▶ **STATED PROBLEM**: Report every line of the entries below that contains the word "collection", copying each such line in full.

-- Start of PROVIDED RECORDS --

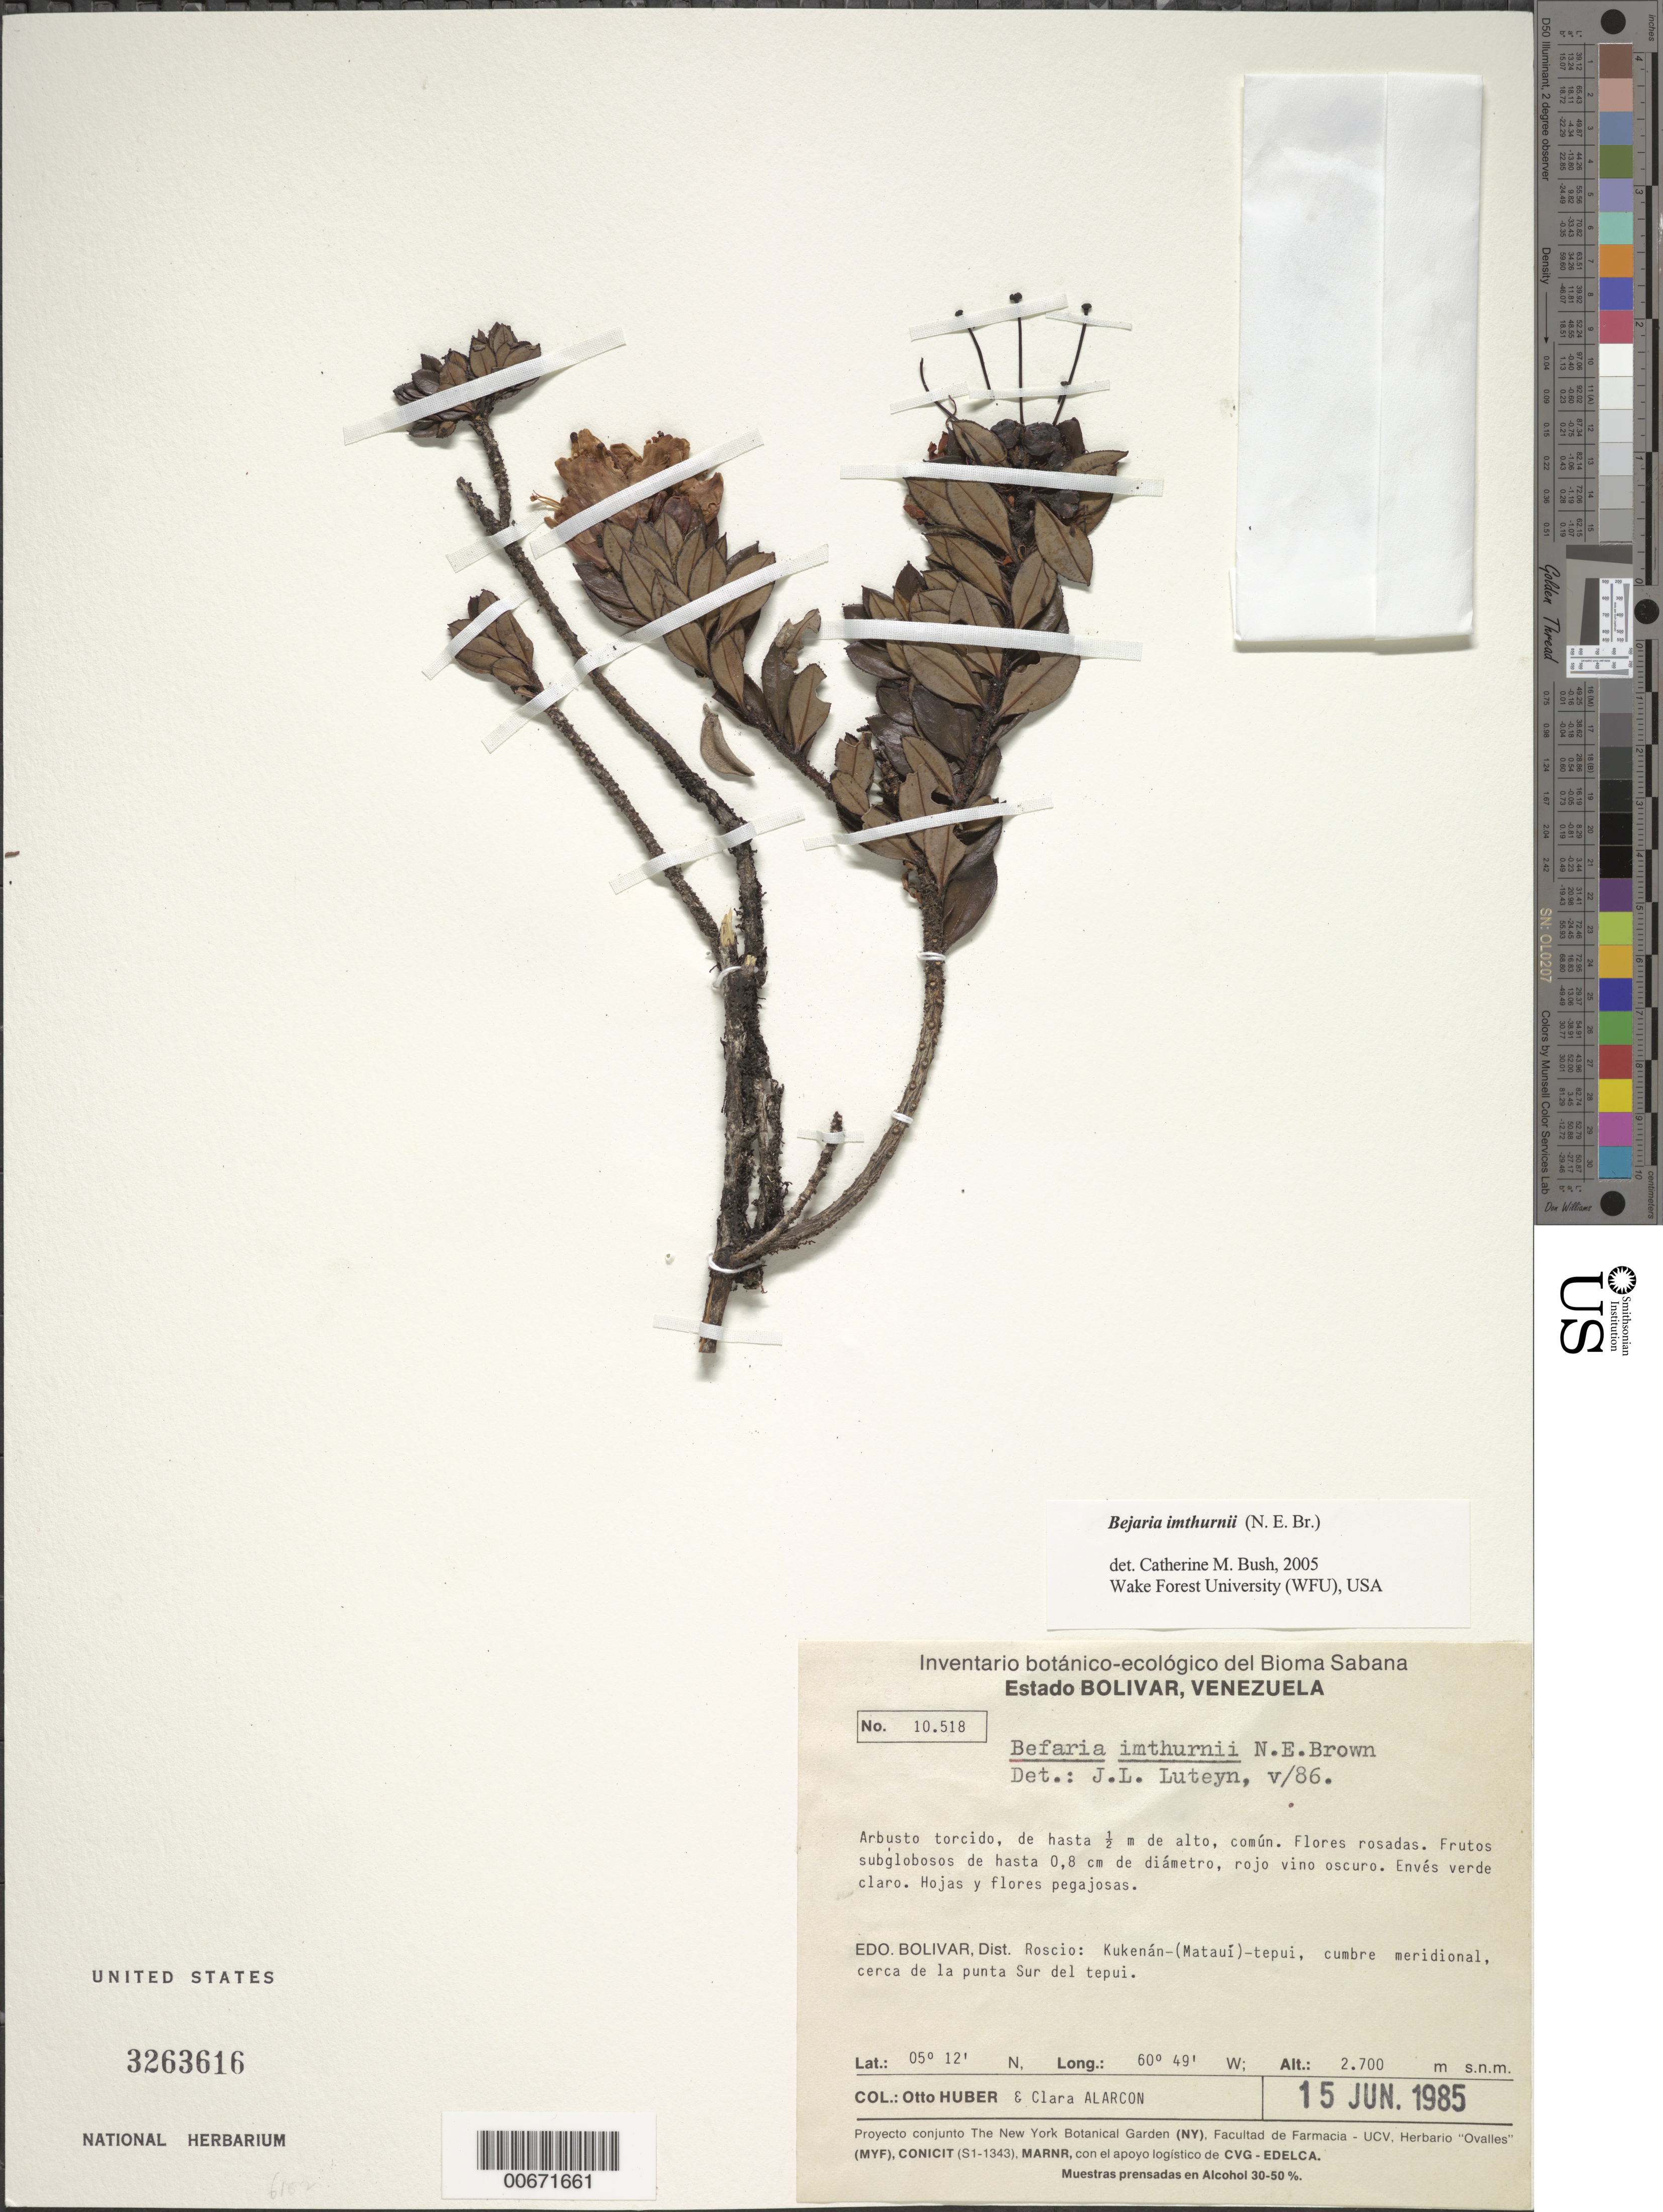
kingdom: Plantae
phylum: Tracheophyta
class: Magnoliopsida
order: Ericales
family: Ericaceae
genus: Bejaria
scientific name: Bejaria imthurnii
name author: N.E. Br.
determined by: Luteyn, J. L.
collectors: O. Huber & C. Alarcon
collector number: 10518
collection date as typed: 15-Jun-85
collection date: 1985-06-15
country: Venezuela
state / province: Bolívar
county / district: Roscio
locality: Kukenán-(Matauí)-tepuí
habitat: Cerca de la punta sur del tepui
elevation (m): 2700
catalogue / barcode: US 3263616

-- End of PROVIDED RECORDS --

▶ **RESULT**:
collection date as typed: 15-Jun-85
collection date: 1985-06-15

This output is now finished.